I leaned my head back against the headrest. “I’ve always done everything face to face. The flea market before the shop, then the shop. I don’t know if I know how to sell to people I can’t see.”
“You already do,” she said simply. “Every time you post about your products people respond. You just don’t have a place to send them. Give them somewhere to go and they’ll go.”
I let that sit. I had been so locked into the failure of the physical shop that I hadn’t considered the business could exist without the lease, without the overhead, without any of the weight I’d been carrying. The product was good. I had always known that. Maybe that was enough to build from.
“I didn’t think about it like that,” I admitted.
“That’s what little sisters are for,” Whitley said, patting my hand. “To see the stuff you’re too close to notice.”

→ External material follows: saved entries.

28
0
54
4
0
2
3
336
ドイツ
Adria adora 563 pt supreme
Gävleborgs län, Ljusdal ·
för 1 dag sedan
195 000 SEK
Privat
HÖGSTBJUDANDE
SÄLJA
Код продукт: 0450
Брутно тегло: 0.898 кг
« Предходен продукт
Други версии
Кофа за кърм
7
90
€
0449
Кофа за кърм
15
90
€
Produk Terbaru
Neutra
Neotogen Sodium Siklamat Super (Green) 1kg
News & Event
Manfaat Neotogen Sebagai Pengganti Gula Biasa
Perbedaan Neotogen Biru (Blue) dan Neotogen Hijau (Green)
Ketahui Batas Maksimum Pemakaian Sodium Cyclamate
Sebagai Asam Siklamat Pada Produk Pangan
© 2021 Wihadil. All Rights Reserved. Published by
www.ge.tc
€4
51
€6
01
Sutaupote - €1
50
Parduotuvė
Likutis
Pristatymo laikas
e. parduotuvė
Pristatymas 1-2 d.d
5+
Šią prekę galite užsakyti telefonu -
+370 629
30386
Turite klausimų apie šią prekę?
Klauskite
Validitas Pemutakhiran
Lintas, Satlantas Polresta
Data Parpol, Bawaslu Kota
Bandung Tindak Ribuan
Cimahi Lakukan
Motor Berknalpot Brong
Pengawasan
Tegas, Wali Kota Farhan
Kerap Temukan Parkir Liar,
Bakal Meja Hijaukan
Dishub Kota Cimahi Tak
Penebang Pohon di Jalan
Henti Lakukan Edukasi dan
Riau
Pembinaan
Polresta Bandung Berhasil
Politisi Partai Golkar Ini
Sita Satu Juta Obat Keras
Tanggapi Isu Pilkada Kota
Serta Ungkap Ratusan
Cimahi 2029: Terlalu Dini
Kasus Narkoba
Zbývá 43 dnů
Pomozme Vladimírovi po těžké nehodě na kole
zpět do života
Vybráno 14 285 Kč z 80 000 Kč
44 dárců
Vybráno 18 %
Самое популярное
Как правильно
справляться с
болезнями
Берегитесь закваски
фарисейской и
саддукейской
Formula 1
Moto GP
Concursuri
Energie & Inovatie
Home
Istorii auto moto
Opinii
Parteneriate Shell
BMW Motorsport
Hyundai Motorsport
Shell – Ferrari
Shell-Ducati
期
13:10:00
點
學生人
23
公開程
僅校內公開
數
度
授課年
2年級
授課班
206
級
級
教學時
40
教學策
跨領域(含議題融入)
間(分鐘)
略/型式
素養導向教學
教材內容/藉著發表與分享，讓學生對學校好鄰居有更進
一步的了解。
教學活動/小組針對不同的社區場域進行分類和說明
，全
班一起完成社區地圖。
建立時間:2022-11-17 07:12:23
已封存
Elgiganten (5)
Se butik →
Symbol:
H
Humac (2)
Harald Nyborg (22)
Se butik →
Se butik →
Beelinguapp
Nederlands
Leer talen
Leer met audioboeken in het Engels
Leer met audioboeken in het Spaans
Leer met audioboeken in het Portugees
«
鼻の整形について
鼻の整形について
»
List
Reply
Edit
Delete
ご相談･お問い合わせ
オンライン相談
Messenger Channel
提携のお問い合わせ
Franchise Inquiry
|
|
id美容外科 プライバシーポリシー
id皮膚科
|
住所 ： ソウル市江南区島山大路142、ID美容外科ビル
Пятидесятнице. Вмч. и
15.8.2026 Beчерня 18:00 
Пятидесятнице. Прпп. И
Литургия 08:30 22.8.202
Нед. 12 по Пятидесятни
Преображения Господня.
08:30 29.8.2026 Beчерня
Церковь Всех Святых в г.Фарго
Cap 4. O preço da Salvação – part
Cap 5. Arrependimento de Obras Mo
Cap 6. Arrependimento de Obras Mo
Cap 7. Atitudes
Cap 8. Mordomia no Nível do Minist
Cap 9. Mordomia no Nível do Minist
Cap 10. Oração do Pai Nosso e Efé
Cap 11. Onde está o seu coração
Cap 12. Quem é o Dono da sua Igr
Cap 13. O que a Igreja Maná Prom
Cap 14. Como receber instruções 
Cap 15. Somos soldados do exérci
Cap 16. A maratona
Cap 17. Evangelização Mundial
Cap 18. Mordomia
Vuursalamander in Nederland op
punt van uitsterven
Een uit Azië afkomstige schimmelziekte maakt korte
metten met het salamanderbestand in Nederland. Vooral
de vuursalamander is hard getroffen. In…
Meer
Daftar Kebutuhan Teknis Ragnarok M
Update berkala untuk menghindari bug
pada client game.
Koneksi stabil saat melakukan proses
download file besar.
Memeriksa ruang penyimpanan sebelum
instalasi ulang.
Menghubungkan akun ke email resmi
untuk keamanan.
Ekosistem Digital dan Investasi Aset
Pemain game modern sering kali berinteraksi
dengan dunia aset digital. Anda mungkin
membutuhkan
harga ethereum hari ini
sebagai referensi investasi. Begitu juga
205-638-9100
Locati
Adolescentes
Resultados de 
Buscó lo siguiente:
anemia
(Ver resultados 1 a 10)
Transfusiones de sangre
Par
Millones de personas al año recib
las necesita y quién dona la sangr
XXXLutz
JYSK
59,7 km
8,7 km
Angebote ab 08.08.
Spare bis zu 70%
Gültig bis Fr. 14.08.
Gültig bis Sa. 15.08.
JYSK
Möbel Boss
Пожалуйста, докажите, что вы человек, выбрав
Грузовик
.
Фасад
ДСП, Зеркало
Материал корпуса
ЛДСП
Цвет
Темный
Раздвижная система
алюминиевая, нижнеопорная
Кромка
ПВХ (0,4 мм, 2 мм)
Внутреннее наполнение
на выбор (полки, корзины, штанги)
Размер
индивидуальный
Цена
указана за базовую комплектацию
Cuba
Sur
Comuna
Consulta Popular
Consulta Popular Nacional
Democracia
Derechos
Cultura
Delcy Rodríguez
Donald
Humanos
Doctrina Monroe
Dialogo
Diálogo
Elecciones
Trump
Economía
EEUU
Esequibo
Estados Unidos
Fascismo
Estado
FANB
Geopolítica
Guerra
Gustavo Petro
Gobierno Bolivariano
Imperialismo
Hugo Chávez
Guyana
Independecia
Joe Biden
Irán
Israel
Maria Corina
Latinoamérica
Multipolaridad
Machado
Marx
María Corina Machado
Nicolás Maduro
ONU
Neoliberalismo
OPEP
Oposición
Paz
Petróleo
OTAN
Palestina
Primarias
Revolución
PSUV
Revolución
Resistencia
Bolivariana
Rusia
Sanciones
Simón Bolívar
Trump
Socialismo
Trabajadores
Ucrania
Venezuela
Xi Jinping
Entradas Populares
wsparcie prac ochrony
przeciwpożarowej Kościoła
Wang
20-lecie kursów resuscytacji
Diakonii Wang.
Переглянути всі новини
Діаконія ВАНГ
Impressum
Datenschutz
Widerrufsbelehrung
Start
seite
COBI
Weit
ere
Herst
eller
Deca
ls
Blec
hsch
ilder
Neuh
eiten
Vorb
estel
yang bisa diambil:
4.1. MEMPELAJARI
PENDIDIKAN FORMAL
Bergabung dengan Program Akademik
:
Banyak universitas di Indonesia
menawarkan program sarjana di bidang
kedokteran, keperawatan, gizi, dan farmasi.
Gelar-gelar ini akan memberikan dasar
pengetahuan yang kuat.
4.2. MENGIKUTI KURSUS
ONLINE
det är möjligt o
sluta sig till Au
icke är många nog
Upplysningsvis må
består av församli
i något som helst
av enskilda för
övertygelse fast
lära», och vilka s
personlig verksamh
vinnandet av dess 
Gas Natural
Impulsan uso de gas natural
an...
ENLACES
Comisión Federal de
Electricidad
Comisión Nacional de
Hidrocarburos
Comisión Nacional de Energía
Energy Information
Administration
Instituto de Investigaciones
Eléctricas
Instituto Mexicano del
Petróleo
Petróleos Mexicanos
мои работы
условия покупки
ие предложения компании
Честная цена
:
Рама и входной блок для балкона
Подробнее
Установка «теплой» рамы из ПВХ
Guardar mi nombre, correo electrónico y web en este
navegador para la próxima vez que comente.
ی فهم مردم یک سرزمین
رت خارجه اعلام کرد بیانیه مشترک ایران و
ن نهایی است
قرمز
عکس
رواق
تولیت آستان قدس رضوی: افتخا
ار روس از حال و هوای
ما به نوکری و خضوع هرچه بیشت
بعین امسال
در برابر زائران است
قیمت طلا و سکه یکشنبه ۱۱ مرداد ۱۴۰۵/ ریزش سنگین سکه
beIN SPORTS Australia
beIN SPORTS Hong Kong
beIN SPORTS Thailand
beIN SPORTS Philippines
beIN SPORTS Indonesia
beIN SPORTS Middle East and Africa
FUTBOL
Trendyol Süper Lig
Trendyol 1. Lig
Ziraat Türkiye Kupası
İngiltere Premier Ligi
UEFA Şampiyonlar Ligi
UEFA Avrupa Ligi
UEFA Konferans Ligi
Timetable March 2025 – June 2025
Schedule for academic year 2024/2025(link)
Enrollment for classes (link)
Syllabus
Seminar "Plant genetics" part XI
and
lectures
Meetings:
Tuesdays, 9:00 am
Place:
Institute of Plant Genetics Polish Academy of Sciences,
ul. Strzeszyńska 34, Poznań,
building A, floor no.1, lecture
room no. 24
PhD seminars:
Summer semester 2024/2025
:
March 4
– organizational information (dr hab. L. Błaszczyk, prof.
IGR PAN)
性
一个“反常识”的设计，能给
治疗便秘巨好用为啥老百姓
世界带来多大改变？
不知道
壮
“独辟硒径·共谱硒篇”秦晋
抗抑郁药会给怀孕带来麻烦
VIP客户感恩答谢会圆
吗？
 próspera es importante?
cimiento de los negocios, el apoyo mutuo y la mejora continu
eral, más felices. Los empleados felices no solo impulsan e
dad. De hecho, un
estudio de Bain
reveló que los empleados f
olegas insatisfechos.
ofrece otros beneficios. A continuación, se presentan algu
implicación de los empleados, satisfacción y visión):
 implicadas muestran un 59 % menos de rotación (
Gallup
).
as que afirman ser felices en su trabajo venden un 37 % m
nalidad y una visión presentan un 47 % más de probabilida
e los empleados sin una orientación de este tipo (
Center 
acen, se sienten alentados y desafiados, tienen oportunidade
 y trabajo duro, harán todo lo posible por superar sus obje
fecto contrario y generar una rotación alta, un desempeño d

As the van slowed and the entrance to the cenotes came into view through the jungle I felt something loosen in my chest. I had spent sixteen years being stubborn about this girl and she had just spent forty minutes on a van ride giving me more useful perspective than most people I’d known my whole life.
She had reached out to me years ago wanting to connect and I had done her exactly what Stella had done to me. Made a promise I never kept.
Looking at Whitley now, I realized Stella might have been the enemy, but my siblings were innocent.
They shouldn't have had to pay for a debt they didn't owe. Now, my mind was racing, trying to figure out how to keep them in my life without having to deal with Stella’s shadow hanging over every moment.
I wanted a sisterhood that was mine, built on my own terms, away from the mess of the past.
I stepped out into the Tulum heat and looked back at Whitley one more time. She had just spent forty minutes on a van ride giving me more than most people I’d known my whole life ever had. That was on me. That was completely on me.